Aim of the task: Pictures stay out; everything else in the records below is copied exactly.

━━━━━ Given entries

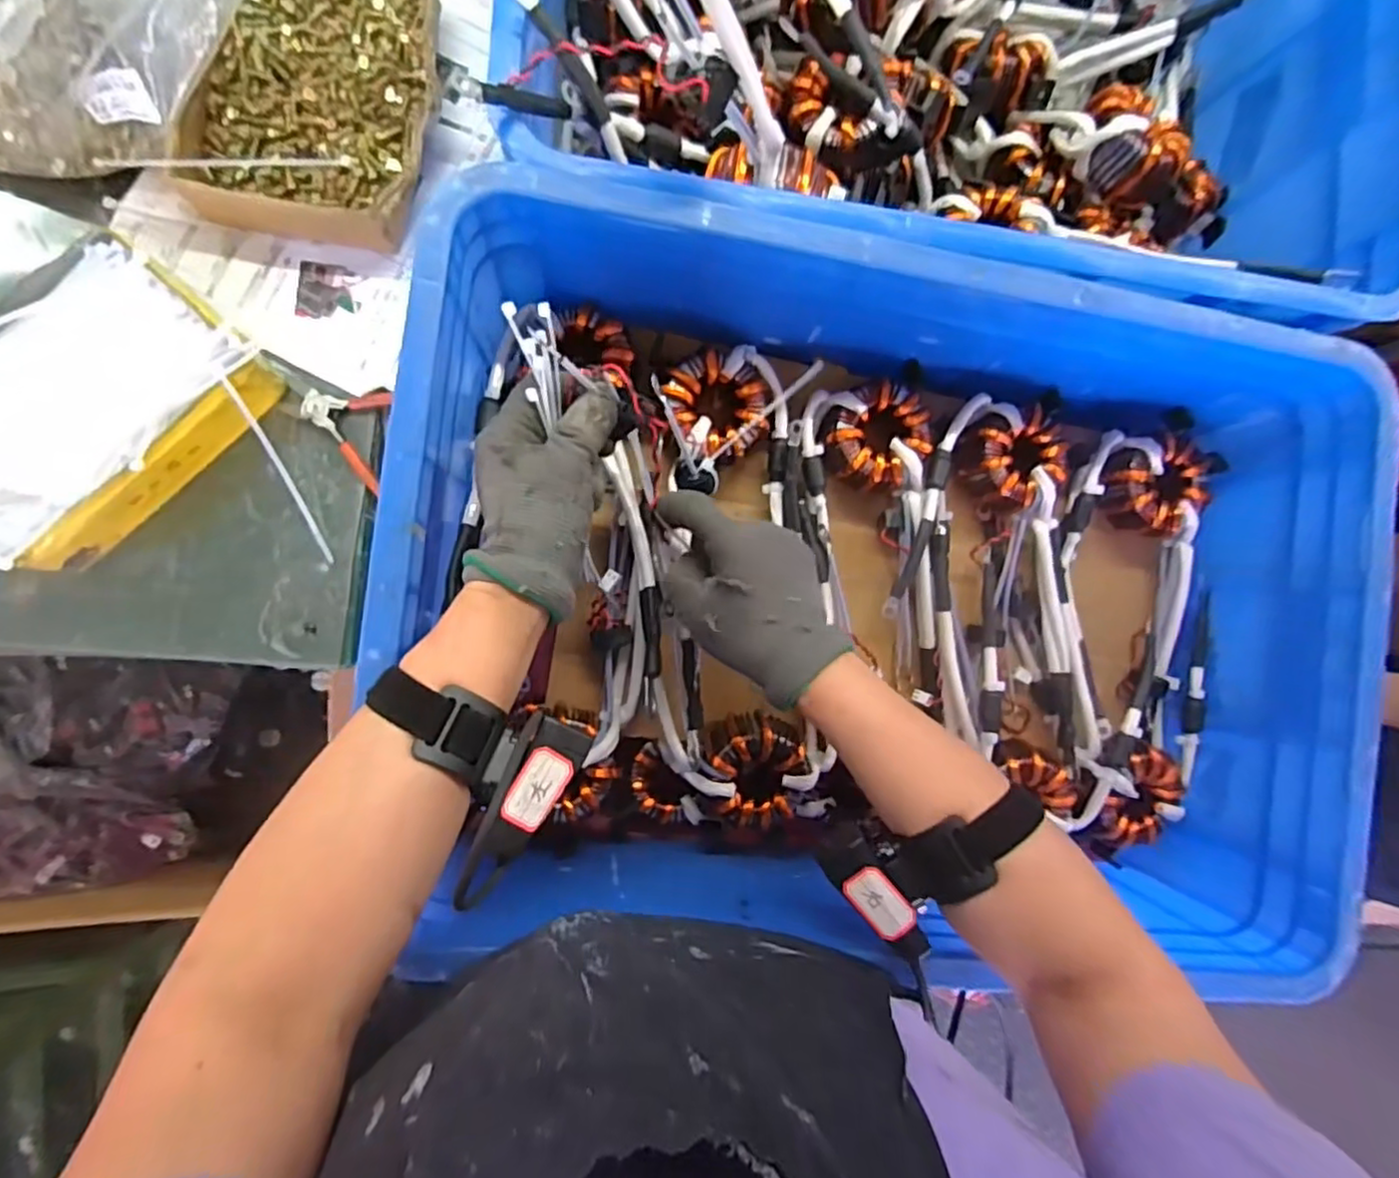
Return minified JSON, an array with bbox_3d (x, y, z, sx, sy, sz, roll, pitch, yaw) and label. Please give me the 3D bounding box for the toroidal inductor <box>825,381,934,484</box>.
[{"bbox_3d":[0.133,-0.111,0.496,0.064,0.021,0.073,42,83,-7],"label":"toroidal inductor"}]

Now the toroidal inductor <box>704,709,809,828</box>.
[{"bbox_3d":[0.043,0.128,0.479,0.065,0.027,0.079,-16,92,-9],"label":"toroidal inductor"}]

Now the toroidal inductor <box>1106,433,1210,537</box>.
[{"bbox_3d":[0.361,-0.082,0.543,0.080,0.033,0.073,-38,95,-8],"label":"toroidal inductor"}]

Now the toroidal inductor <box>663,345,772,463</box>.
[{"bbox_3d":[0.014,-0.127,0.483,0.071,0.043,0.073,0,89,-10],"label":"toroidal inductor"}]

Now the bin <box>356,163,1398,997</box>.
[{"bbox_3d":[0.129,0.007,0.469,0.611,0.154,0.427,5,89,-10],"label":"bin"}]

━━━━━━━━━━

Answer space:
Return minified JSON, an array with bbox_3d (x, y, z, sx, sy, sz, roll, pitch, yaw) and label. Please give me the 3D bounding box for the toroidal inductor <box>825,381,934,484</box>.
[{"bbox_3d":[0.133,-0.111,0.496,0.064,0.021,0.073,42,83,-7],"label":"toroidal inductor"}]

Now the toroidal inductor <box>704,709,809,828</box>.
[{"bbox_3d":[0.043,0.128,0.479,0.065,0.027,0.079,-16,92,-9],"label":"toroidal inductor"}]

Now the toroidal inductor <box>1106,433,1210,537</box>.
[{"bbox_3d":[0.361,-0.082,0.543,0.080,0.033,0.073,-38,95,-8],"label":"toroidal inductor"}]

Now the toroidal inductor <box>663,345,772,463</box>.
[{"bbox_3d":[0.014,-0.127,0.483,0.071,0.043,0.073,0,89,-10],"label":"toroidal inductor"}]

Now the bin <box>356,163,1398,997</box>.
[{"bbox_3d":[0.129,0.007,0.469,0.611,0.154,0.427,5,89,-10],"label":"bin"}]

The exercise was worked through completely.